607 The second version translates the point by the opposite vector of *vector* and returns the resulting point.
608
609 .. method:: __eq__(point)
610
611 Test whether two points are equal.
612
613
614 .. class:: Vector(coordinates)
615 Vector(point1, point2)
616
617 The first version creates a vector from a dictionary or a sequence that maps the symbols to their coordinates, similarly to :meth:`Point`.
618 The second version creates a vector between two points.
619
620 :class:`Vector` instances are hashable and should be treated as immutable.
621
622 .. attribute:: symbols
623
624 The tuple of symbols present in the point, sorted according to :class:`Symbol.sortkey()`.
625
626 .. attribute:: dimension
627
628 The dimension of the point, i.e. the number of symbols present in it.
629
630 .. method:: coordinate(symbol)
631 __getitem__(symbol)
632
633 Return the coordinate value of the given symbol.
634 Raise :exc:`KeyError` if the symbol is not involved in the point.
635
636 .. method:: coordinates()
637
638 Iterate over the pairs ``(symbol, value)`` of coordinates in the point.
639
640 .. method:: values()
641
642 Iterate over the coordinate values in the point.
643
644 .. method:: isnull()
645
646 Return ``True`` if all coordinates are ``0``.
647
648 .. method:: __bool__()
649
650 Return ``True`` if not all coordinates are ``0``.
651
652 .. method:: __add__(point)
653 __add__(vector)
654
655 The first version translates the point *point* to the vector and returns the resulting point.
656 The second version adds vector *vector* to the vector and returns the resulting vector.
657
658 .. method:: __sub__(point)
659 __sub__(vector)
660
661 The first version substracts a point from a vector and returns the resulting point.

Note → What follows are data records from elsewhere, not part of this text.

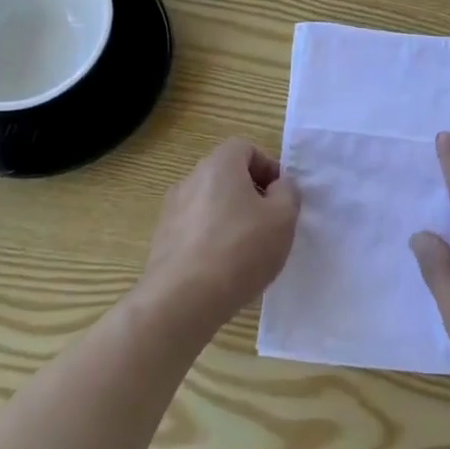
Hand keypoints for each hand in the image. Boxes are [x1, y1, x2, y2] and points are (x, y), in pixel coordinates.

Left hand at [139, 138, 299, 332]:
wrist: (182, 300)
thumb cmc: (240, 250)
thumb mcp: (283, 218)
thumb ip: (288, 193)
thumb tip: (279, 186)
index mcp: (219, 165)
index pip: (245, 148)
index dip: (267, 166)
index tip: (281, 196)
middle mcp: (190, 180)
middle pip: (226, 174)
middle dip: (251, 193)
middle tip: (269, 222)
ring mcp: (171, 210)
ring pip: (210, 203)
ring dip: (230, 217)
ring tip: (248, 250)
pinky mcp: (162, 240)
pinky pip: (195, 229)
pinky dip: (211, 238)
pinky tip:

662 The second version returns the difference vector between two vectors.
663
664 .. method:: __neg__()
665
666 Return the opposite vector.
667
668 .. method:: __mul__(value)
669
670 Multiply the vector by a scalar value and return the resulting vector.
671
672 .. method:: __truediv__(value)
673
674 Divide the vector by a scalar value and return the resulting vector.
675
676 .. method:: __eq__(vector)
677
678 Test whether two vectors are equal.
679
680 .. method:: angle(vector)
681
682 Retrieve the angle required to rotate the vector into the vector passed in argument.
683 The result is an angle in radians, ranging between ``-pi`` and ``pi``.
684
685 .. method:: cross(vector)
686
687 Compute the cross product of two 3D vectors.
688 If either one of the vectors is not three-dimensional, a :exc:`ValueError` exception is raised.
689
690 .. method:: dot(vector)
691
692 Compute the dot product of two vectors.
693
694 .. method:: norm()
695
696 Return the norm of the vector.
697
698 .. method:: norm2()
699
700 Return the squared norm of the vector.
701
702 .. method:: asunit()
703
704 Return the normalized vector, i.e. the vector of same direction but with norm 1.